_AIM OF THE EXERCISE_
With both ends included, repeat exactly the lines of the entries below from the one containing "rbahaya yang ada" down to the one containing "22:00 — HØLÝ JΔM", and no others.

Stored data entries
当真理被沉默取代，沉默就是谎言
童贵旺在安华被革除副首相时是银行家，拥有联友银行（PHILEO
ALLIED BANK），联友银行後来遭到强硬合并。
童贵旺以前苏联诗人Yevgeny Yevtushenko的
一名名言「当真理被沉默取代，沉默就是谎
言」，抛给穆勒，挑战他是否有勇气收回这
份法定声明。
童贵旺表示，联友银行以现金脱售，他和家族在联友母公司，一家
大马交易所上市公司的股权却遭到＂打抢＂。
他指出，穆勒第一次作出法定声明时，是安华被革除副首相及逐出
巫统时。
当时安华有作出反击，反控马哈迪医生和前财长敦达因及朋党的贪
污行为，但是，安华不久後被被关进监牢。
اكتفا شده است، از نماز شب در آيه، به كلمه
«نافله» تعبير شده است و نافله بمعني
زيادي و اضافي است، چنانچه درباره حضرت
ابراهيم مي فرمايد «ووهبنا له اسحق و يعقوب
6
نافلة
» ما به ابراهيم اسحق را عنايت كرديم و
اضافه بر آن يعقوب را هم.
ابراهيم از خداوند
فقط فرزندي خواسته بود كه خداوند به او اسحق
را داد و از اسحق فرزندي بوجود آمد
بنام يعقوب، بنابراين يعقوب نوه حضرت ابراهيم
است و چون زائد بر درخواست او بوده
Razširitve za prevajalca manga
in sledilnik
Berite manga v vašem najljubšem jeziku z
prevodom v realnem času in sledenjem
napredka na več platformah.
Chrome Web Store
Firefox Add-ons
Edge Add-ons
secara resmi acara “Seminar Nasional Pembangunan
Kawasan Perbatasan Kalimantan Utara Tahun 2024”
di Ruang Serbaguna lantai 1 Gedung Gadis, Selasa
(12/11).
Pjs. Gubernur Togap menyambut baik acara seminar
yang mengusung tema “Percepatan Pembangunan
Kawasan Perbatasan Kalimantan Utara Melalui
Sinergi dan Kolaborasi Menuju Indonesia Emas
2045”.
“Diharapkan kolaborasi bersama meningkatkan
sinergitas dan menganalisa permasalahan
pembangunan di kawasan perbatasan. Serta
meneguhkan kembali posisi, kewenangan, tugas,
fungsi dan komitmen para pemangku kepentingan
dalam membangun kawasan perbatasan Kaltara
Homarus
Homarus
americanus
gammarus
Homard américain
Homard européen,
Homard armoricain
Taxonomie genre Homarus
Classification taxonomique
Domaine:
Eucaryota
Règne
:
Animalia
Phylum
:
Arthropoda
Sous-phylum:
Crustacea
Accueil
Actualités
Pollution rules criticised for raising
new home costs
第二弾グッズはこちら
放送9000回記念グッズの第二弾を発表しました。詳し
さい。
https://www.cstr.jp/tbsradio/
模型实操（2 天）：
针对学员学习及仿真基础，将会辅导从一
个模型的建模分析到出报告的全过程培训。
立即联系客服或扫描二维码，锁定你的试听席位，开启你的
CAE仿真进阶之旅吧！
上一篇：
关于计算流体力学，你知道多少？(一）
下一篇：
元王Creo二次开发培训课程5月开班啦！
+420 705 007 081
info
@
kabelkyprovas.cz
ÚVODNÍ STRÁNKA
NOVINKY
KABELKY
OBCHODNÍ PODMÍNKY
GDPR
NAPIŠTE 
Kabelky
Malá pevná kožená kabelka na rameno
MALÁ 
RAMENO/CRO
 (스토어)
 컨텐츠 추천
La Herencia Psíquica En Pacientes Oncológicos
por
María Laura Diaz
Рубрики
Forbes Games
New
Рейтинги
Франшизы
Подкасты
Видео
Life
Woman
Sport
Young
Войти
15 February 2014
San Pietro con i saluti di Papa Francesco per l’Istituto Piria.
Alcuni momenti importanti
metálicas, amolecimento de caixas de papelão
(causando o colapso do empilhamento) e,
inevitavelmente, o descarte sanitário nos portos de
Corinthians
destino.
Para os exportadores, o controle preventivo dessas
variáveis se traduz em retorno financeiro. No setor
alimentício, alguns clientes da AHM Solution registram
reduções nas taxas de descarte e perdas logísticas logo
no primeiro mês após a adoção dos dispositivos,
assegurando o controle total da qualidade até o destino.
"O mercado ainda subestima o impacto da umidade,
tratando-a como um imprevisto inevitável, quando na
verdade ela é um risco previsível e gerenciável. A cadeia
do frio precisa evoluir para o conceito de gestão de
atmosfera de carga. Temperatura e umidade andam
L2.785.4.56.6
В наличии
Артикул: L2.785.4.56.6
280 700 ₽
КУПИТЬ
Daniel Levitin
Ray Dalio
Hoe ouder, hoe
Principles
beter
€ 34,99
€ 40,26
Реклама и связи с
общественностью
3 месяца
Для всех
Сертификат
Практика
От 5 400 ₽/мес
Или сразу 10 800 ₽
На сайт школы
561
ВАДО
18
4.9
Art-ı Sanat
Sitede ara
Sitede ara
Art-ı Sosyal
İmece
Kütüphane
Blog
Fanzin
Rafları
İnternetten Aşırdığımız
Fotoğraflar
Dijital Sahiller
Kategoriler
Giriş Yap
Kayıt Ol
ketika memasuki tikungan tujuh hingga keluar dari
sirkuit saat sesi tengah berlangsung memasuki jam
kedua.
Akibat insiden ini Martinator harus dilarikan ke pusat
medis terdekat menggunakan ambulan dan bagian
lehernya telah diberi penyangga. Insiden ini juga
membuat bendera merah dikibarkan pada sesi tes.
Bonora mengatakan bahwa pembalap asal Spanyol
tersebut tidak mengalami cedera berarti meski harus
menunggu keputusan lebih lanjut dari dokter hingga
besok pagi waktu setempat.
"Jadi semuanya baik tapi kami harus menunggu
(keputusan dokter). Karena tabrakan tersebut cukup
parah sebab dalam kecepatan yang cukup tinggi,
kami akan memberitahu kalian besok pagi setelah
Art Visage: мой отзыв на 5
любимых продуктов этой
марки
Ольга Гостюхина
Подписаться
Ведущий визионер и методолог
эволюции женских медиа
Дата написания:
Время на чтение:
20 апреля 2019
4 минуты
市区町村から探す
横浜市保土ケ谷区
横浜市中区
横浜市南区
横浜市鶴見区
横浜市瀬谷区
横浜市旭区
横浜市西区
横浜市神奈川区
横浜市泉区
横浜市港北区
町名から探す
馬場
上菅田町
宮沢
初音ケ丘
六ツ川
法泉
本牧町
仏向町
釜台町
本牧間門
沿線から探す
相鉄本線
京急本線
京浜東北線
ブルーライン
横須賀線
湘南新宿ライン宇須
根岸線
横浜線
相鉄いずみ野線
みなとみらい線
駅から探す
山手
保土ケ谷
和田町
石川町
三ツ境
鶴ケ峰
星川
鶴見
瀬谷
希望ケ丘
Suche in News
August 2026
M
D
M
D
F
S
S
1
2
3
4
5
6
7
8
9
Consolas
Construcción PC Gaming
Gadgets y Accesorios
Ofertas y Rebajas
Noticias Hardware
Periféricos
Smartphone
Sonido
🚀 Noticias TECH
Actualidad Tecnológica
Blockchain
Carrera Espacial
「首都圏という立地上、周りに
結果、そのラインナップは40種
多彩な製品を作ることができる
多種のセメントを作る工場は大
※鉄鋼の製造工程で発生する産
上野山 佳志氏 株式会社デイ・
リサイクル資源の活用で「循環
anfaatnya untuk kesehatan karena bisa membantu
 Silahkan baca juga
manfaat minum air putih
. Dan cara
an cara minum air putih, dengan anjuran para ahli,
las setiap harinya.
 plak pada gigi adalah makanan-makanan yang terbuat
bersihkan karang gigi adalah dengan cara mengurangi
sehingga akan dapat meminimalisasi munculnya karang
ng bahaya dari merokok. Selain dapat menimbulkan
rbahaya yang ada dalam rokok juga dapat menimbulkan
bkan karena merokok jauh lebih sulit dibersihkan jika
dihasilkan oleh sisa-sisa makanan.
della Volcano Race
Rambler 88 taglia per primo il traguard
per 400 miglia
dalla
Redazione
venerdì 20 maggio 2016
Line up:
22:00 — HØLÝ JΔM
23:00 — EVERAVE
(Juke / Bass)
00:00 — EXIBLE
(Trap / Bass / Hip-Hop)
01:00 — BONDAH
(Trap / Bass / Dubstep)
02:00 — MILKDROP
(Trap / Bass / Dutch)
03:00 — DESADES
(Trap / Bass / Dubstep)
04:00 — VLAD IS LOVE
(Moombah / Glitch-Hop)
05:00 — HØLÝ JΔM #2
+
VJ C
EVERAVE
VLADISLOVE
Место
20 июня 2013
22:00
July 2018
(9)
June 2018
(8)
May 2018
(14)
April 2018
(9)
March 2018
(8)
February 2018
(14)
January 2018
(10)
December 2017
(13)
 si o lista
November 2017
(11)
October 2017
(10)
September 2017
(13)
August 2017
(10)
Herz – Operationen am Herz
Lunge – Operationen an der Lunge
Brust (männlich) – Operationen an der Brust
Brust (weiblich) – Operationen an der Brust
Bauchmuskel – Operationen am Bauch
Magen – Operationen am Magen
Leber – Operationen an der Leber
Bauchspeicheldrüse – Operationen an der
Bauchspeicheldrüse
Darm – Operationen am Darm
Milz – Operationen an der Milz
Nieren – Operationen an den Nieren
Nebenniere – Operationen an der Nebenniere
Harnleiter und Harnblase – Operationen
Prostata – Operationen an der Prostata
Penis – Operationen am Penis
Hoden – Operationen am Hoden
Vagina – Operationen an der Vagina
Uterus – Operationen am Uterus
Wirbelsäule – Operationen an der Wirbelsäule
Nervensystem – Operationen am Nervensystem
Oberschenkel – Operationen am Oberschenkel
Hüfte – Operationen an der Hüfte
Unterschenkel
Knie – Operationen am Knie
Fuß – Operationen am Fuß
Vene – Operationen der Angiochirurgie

_WRITTEN SOLUTION_
rbahaya yang ada dalam rokok juga dapat menimbulkan
bkan karena merokok jauh lebih sulit dibersihkan jika
dihasilkan oleh sisa-sisa makanan.
della Volcano Race
Rambler 88 taglia per primo il traguard
per 400 miglia
dalla
Redazione
venerdì 20 maggio 2016
Line up:
22:00 — HØLÝ JΔM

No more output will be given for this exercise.